Le Festival Rumor 80, qui se tient régulièrement à Utrecht dans trois lieux différents à chaque fois, présentera la nouvelle œuvre du chorégraphe Marc Vanrunxt ce vendredi au Theater Kikker : Réel, si réel. Le point de départ est Trois voixune composition de Morton Feldman datant de 1982. Une merveilleuse collaboration flamande entre Art/Work et ChampdAction.
La danseuse Marie De Corte et la chanteuse Els Mondelaers brillent de mille feux. Réel, si réel. Les deux femmes ont chacune une tâche complexe à accomplir dans ce spectacle très particulier. Feldman empile les voix dans Trois voixdans un chœur fragile d'enregistrements et de chants en direct. Le chorégraphe Marc Vanrunxt place une autre femme dans ce monde ténu et parfois glacial, la danseuse terrienne et indisciplinée Marie De Corte.
Dans une concentration suprême, Els Mondelaers construit un monde de déploiement et d'arrêt, de relations sonores et temporelles. Au milieu du spectacle, elle n'est souvent qu'une voix. De Corte passe au travers. Sur d'immenses talons ou pieds nus, elle sait se frayer un chemin parmi la nature insistante et pénétrante de la musique.
Feldman a écrit Trois voix comme Memento Mori pour le poète Frank O'Hara et le peintre Philip Guston. L'effondrement des structures et la dissolution de la forme dans la matière pure sont éclairés ici et là par des moments presque lyriques, avec deux citations d'un poème d'O'Hara jouant un rôle majeur : "Who'd have thought / that snow falls" (Qui aurait pensé / que la neige tombe) et "nothing ever fell" (Rien n'est jamais tombé).

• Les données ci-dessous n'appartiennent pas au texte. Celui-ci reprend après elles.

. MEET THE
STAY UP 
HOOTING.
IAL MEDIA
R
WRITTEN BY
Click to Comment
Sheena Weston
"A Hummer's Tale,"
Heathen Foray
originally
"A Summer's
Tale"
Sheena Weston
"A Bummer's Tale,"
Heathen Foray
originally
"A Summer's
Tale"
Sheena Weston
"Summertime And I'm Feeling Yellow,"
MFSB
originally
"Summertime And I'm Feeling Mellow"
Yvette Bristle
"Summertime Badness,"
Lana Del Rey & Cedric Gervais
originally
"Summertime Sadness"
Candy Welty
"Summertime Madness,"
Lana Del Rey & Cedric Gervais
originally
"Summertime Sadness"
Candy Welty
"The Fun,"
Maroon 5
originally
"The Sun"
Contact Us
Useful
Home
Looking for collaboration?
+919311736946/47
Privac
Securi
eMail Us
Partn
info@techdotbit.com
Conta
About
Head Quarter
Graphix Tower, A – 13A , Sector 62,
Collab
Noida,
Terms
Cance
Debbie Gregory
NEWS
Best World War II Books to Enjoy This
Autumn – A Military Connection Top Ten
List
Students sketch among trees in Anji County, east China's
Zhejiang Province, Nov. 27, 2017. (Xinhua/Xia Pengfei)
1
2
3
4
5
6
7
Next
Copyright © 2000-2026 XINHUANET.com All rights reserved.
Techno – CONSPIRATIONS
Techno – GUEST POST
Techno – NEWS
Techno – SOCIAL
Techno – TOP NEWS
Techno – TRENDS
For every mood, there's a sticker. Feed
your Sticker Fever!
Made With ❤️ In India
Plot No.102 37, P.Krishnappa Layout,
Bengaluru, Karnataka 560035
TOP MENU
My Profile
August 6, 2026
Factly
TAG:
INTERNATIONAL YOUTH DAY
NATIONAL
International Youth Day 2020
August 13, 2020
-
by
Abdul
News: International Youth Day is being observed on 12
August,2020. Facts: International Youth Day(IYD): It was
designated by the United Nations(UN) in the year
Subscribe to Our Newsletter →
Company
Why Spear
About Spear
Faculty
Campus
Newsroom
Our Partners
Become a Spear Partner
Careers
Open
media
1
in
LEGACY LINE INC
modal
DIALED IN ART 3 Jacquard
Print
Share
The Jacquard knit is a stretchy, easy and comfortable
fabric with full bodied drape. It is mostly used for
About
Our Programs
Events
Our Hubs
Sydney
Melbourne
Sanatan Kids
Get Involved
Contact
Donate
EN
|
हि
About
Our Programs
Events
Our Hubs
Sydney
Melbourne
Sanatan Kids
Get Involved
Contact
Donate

La démarche de De Corte sur scène semble décrire une contemplation presque ordonnée de la mort. Ses mouvements sont retenus et concrets, dans un rapport extrêmement sensible à la musique. La contemplation et l'autoréflexion sont liées à des tentatives toujours nouvelles de s'abandonner à l'inimaginable.
Le chorégraphe Marc Vanrunxt, qui a déjà travaillé à maintes reprises avec la musique de Feldman, a donné au décor un caractère décontracté, voire lumineux. Cela rend le sérieux de la composition un peu moins inquiétant. La lourdeur d'un drap blanc nous rappelle le caractère concret de la mort, un aspect qui ne peut être rendu par des sons éthérés. L'ampoule rouge au-dessus et la ligne bleue autour du plancher de jeu délimitent formellement les fonctions de l'installation théâtrale - l'enregistrement commence ici, le plancher commence ici - mais rappellent aussi par leurs couleurs la fête qui suivra, lorsque la mort sera terminée et que le souvenir pourra commencer. Et il y a une robe, comme toujours chez Vanrunxt.
De l'impressionnant Trois voix parle d'une certaine immobilité. La férocité de la mort semble déjà acquise. Une vibration plus profonde, plus ancienne ou peut-être éternelle semble être décrite. Marie De Corte ne se contente pas de se fondre dans le décor ou de le suivre. Vanrunxt lui a donné un rôle très humain, puissant et vulnérable. Jamais rien de triomphant ne se dégage de ses mouvements. J'ai rarement vu un duo aussi vivant sur un sujet aussi insaisissable que la mort.
Le poème Le vent Par Frank O'Hara.
Également dans cet épisode de la Rumeur : le multi-instrumentiste danois Frisk Frugt dans l'ACU et dans la RASA Fred Frith apprenti Ava Mendoza avec un groupe tout droit sorti de Brooklyn.
Pour plus d'informations : Rumeur, Art/travail, ChampdAction. Billets via Grenouille de théâtre.